Source text
************

Word has it the Big Ten has more than enough money to match the $15 million a year being generated by the Longhorn network. In this case, money does talk and Texas will listen to the right deal.
So why wouldn't Delany's final major act as commissioner be to make the Big Ten the first Super Conference 16 team conference? A four or five 16 school Super Conference has been discussed for years.
Why wouldn't Delany reach out to Oklahoma and Texas or if Oklahoma is joined at the hip with Oklahoma State, Texas and Kansas?
Some people suggest that Delany, for all of his ambition, does not want to destroy conferences, so he will hold off on making a move to the Big 12. Others say that the Big 10 doesn't want to be the Big 16.
But what if thie Big 12 stays at 10? And what if Texas is just sitting there, waiting for someone to at least call?
The Big 12's expansion move is dictated by a fear of falling behind the other Power 5 conferences in television revenue. The problem is that the inventory to expand is not very valuable. And there is no long term deal in place.
Added to the uncertainty is that this deal is being done at the Presidential level. Athletic considerations are only part of the equation despite what looks to be a strictly football motivated move.
The final deal will be made well above the coach and athletic director level, which is probably why there are now published reports stating that the Big 12 may talk to as many as 16 schools.
Realistically, the choices would appear to be to stay at 10 or move to 12. Delaying any move for a year would also be dangerous. There are sharks (the Big Ten) in the water and they have the scent of blood.
By staying at 10 teams or delaying on expanding to 12 or 14 schools, the Big 12 is leaving itself open to predators. The SEC could move in invite Oklahoma and Oklahoma State which would give it a solid Southwest-base of Arkansas, Texas &M Oklahoma State and Oklahoma.
But there seems to be no inclination by the SEC to do that--at this time.
Delany has publicly shown no such inclination as well. But he is... Jim Delany. He always has a master plan to get bigger and better. The only setback Delany has suffered was the failure to bring Notre Dame into the fold.
The Irish are more committed to the ACC than any other conference and Delany--being a classic Jersey guy--is not going to knock on any doors in South Bend.
But Austin, Texas, Lawrence, Kansas or Norman, Oklahoma are a different matter.
The odds are against this happening. But the longer the Big 12 maintains the status quo and the longer that schools such as Texas and Oklahoma are part of a conference that can't settle on which direction it wants to move, the longer Delany has to simply hit the send button on a master plan which would seal the Big Ten's status as the most Super of the Super Conferences in overall influence.
If BYU had the clout of say an Alabama or a Notre Dame or even a Texas, the school could have handled the firestorm created by the LGBT issues opposition made public regarding their addition to the Big 12.
But the Cougars do not. And, that is why they will probably not make the Big 12 expansion cut at 2 or even four teams. With the recent problems surrounding Baylor and other issues involving BYU about it's No Sunday play and other campus issues, the Big 12 does not want or need a choice that will stir controversy--unless it is a perennial national power in football, which BYU is not.
So let's move on. The original list of six leading contending schools--BYU, Houston, Cincinnati, UCF, Memphis and Connecticut is now a Group of 5.

************

Supplied material

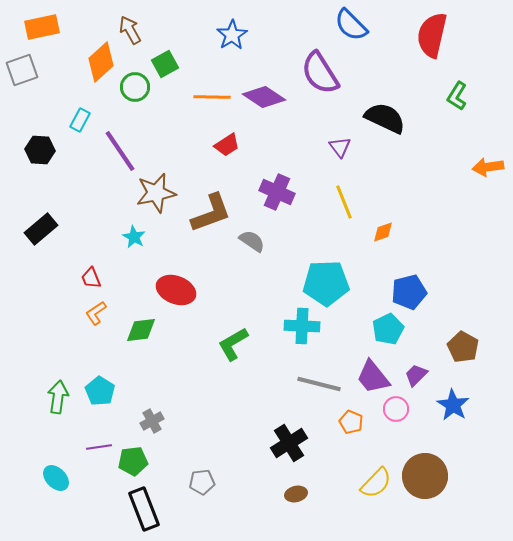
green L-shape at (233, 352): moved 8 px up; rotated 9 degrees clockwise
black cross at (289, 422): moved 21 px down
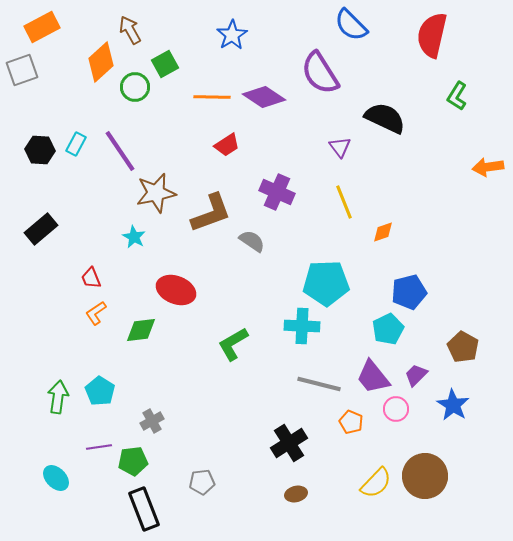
orange rectangle at (42, 27): rotated 16 degrees counterclockwise
cyan rectangle at (80, 120): moved 4 px left, 24 px down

************

To-do list
a – Summarize the column on Big 12 expansion in two sentences.
b – Name every school on the original list of leading contenders for Big 12 expansion, as given in the column.
c – Rewrite the column on Big 12 expansion starting at "The Big 12's" and ending at "scent of blood.", replacing "sharks" with "predators".

Solutions by task
a – The Big 12 is weighing expansion because it fears falling behind the other Power 5 conferences in television revenue, but the schools available are not very valuable, and staying put leaves it open to predators such as Jim Delany's Big Ten, which could reach out to Texas, Oklahoma or Kansas. BYU will probably not make the expansion cut because the Big 12 does not want a choice that will stir controversy, so the original list of six leading contenders is now a group of five.

b –
- BYU
- Houston
- Cincinnati
- UCF
- Memphis
- Connecticut

c –
The Big 12's expansion move is dictated by a fear of falling behind the other Power 5 conferences in television revenue. The problem is that the inventory to expand is not very valuable. And there is no long term deal in place.
Added to the uncertainty is that this deal is being done at the Presidential level. Athletic considerations are only part of the equation despite what looks to be a strictly football motivated move.
The final deal will be made well above the coach and athletic director level, which is probably why there are now published reports stating that the Big 12 may talk to as many as 16 schools.
Realistically, the choices would appear to be to stay at 10 or move to 12. Delaying any move for a year would also be dangerous. There are predators (the Big Ten) in the water and they have the scent of blood.